Issued by: The Department of Foreign Affairs

On 13 September 1995, South Africa ratified the Convention on the Prohibition, Production, Stockpiling and Use of Chemical Weapons and On Their Destruction, or as it is commonly known, the "Chemical Weapons Convention".

The ratification again underlines the Government of National Unity's commitment to the non-proliferation of weapons of mass destruction (ie nuclear, chemical, biological weapons and their means of delivery).

South Africa is the thirty seventh (37th) State Party to ratify the Convention.

The Chemical Weapons Convention is a global disarmament agreement that, when it enters into force, will ban the development, production, stockpiling, transfer and use of chemical weapons. It also provides for the destruction of existing chemical weapon stockpiles and related facilities within a specific time frame.

The Convention is unprecedented in being the first multilateral disarmament agreement to provide for the elimination of an entire category of weapons of mass destruction under universally applied international control.

The Convention has been signed by 159 states and the process of ratification is actively underway, with 37 ratifications submitted to date. The Convention will enter in force and becomes legally binding six months after 65 states deposit their instruments of ratification with the Secretary General of the United Nations.

Implementation of the Convention will be supervised by a new international organisation, the Organisation for the Prohibition of Chemical Weapons (OPCW), which will be established in The Hague, Netherlands.

A Preparatory Commission (PrepCom), composed of the Convention's 159 signatory states, has been at work in The Hague since January 1993 preparing for the establishment of the OPCW. The OPCW will be established upon entry into force of the Convention which is expected towards the end of 1996.

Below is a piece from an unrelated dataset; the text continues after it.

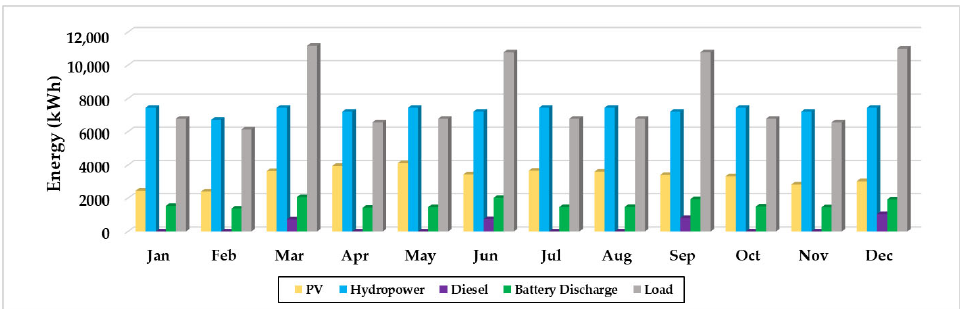
Figure 17. Energy generated by HREM components—Solution C.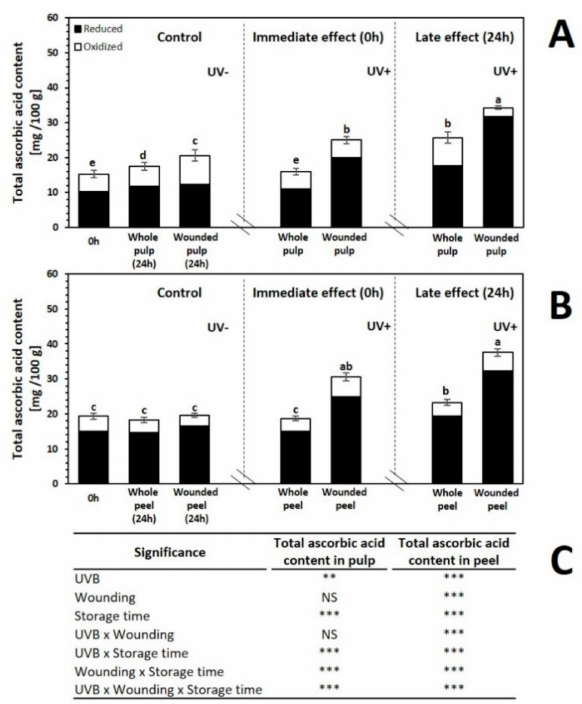
Figure 3. Concentration of ascorbic acid before and after storage (24 h at 16 ◦ C) of whole and wounded red prickly pear ( A ) pulp and ( B ) peel treated with UVB light (6.4 W · m − 2 ) for 0 and 15 min. ( C ) Full factorial analyses of variance showing the main e ff ects and interactions of the variables evaluated. Bars are means of five replicates ± standard error. Di ff erent letters among bars indicate statistical di ff erence between treatments using the least significant di ff erence (LSD) test ( p < 0.05). Asterisks indicate that main e ff ects and interactions are significantly di ff erent by analyses of variance (ANOVA). NS—non significant, * p < 0.05, ** p < 0.01, *** p < 0.001. Results are expressed as mg equivalents of ascorbic acid per 100 g of sample in dry weight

South Africa has played an active role in the PrepCom of the Convention. It also in late 1994 hosted the first African seminar on the implementation of the CWC. South Africa was nominated by the Africa Group in The Hague to chair the Preparatory Commission which is to meet from August 1995 to January 1996. South Africa's Ambassador to the Netherlands, Dr Zach De Beer, was elected chair- person of the Preparatory Commission on 8 August 1995, in his capacity as Chairperson of the Africa Group.

Ambassador de Beer leads an OPCW delegation to the United States from 18-22 September and to the Russian Federation in October from 10 to 13 October 1995 to urge these two countries to consider ratification of the Convention. Ratification by these countries, the major possessors of chemical weapons, is important because many states look to them to take the lead before depositing their own instruments of ratification.

Legislation to enable the implementation of the Convention in South Africa was promulgated under the nonproliferation of Weapons of Mass Destruction Act (No 87 of 1993).

This Act addresses nuclear, biological, chemical and missile technologies, equipment and material which could be used in the manufacturing of weapons of mass destruction.

The CWC calls for the establishment of a National Authority in each country, to implement its provisions within Member States. The Council for the Non-Proliferation of Weapons of Mass Destruction, which was established under the abovementioned Act, serves as South Africa's National Authority for the implementation of the Chemical Weapons Convention.

Given the numerous industrial chemical plants and military installations in the world and the relative simplicity of producing chemical warfare agents, the verification provisions of the Convention are far-reaching and depend on a combination of reporting requirements, routine on-site inspections of declared sites and short-notice challenge inspections.